1. Congo prepares to take over from Angola as president of the Organization of Petroleum Exporting Countries (OPEC) in 2022. OPEC’s Secretary-General Mohammed Barkindo confirmed this news during a press conference held on Monday, August 23rd. The meeting was attended by Congolese Minister of Hydrocarbons HE Bruno Jean-Richard Itoua and other state delegates in Brazzaville.

 The Organization of Petroleum Exporting Countries better known as OPEC was founded in 1960 by five countries: Iran, Iraq, Kuwait, Saudi Arabia, and Venezuela. Since then, the organization has grown to 13 member countries whose mission is to coordinate crude oil prices between its members. 

The presidency is rotational and is currently held by Angola. Congo became a full member of OPEC during the 174th meeting of the OPEC Conference held on 22 June 2018 in Vienna, Austria. The democratic republic of Congo is on track to become one of the world’s top oil producers by 2025. Currently, it’s the third-largest crude oil producer in sub-Saharan Africa after Nigeria and Angola with it being said to produce 336,000 barrels of crude oil per day. 

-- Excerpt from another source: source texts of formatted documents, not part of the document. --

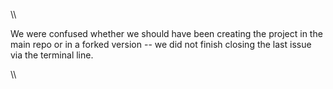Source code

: \\\

We were confused whether we should have been creating the project in the main repo or in a forked version -- we did not finish
closing the last issue via the terminal line.

\\\
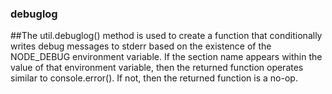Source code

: ### debuglog

##The util.debuglog() method is used to create a function that conditionally writes debug messages to stderr based on the existence of the NODE_DEBUG environment variable. If the section name appears within the value of that environment variable, then the returned function operates similar to console.error(). If not, then the returned function is a no-op.
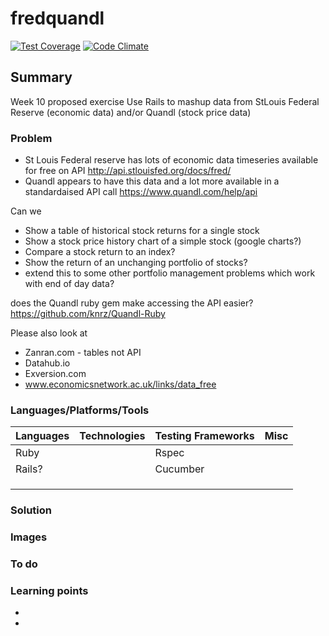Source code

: # fredquandl

[![Test Coverage](https://codeclimate.com/github/chandley/fredquandl/badges/coverage.svg)](https://codeclimate.com/github/chandley/fredquandl)
[![Code Climate](https://codeclimate.com/github/chandley/fredquandl/badges/gpa.svg)](https://codeclimate.com/github/chandley/fredquandl)

## Summary

Week 10 proposed exercise
Use Rails to mashup data from StLouis Federal Reserve (economic data) and/or Quandl (stock price data)

### Problem

* St Louis Federal reserve has lots of economic data timeseries available for free on API
http://api.stlouisfed.org/docs/fred/
* Quandl appears to have this data and a lot more available in a standardaised API call
https://www.quandl.com/help/api

Can we
* Show a table of historical stock returns for a single stock
* Show a stock price history chart of a simple stock (google charts?)
* Compare a stock return to an index?
* Show the return of an unchanging portfolio of stocks? 
* extend this to some other portfolio management problems which work with end of day data?

does the Quandl ruby gem make accessing the API easier?
https://github.com/knrz/Quandl-Ruby

Please also look at 
* Zanran.com - tables not API
* Datahub.io
* Exversion.com
* www.economicsnetwork.ac.uk/links/data_free

### Languages/Platforms/Tools

| Languages | Technologies  | Testing Frameworks| Misc
| :-------------------------------------------- |:--------------|:-----------|:----|
| Ruby      |               | Rspec
| Rails?    |               | Cucumber
|           |               |                   |               |
|           |               |                   |  
|           |               |

### Solution

### Images

### To do



### Learning points

*
*
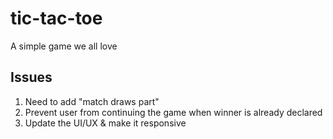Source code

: # tic-tac-toe
A simple game we all love 

## Issues
1. Need to add "match draws part"                                                                                                                                         
2. Prevent user from continuing the game when winner is already declared                                                                                                 
3. Update the UI/UX & make it responsive
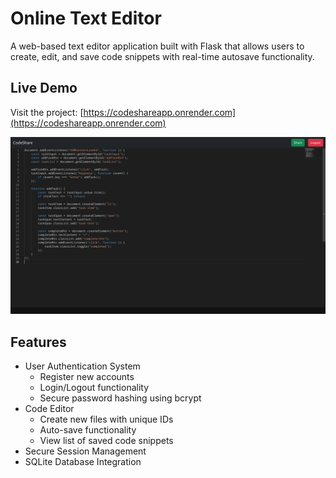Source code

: # Online Text Editor

A web-based text editor application built with Flask that allows users to create, edit, and save code snippets with real-time autosave functionality.

## Live Demo
Visit the project: [https://codeshareapp.onrender.com](https://codeshareapp.onrender.com)

![Alt text](static/codeshare.png)

## Features

- User Authentication System
  - Register new accounts
  - Login/Logout functionality
  - Secure password hashing using bcrypt
- Code Editor
  - Create new files with unique IDs
  - Auto-save functionality
  - View list of saved code snippets
- Secure Session Management
- SQLite Database Integration
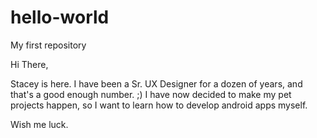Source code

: # hello-world
My first repository

Hi There,

Stacey is here. 
I have been a Sr. UX Designer for a dozen of years, and that's a good enough number. ;) 
I have now decided to make my pet projects happen, so I want to learn how to develop android apps myself. 

Wish me luck.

During the meeting held in Brazzaville, Congo, Congo’s hydrocarbons minister HE Bruno Jean-Richard Itoua promised continued support and commitment to OPEC and the Declaration of Cooperation process. OPEC’s secretary-general was also quick to note and commend the unending support to the organization by Congo’s president HE Denis Sassou Nguesso. 

He noted, “Your president, His Excellency Nguesso, has been a staunch supporter of the work of OPEC and the DoC, and the organization recognizes his exemplary leadership, acumen, great diplomacy, and tact. 

OPEC’s secretary-general promised his support to the Congolese fraternity as they prepare to take over the organization’s presidency and urged them to be vigilant, open to discussion, criticism, and growth. 

This move comes amid growing tensions within Africa about how much wealth flows back into their continent from oil-producing nations such as Saudi Arabia and Nigeria- with many countries claiming they are not receiving enough revenues from these deals.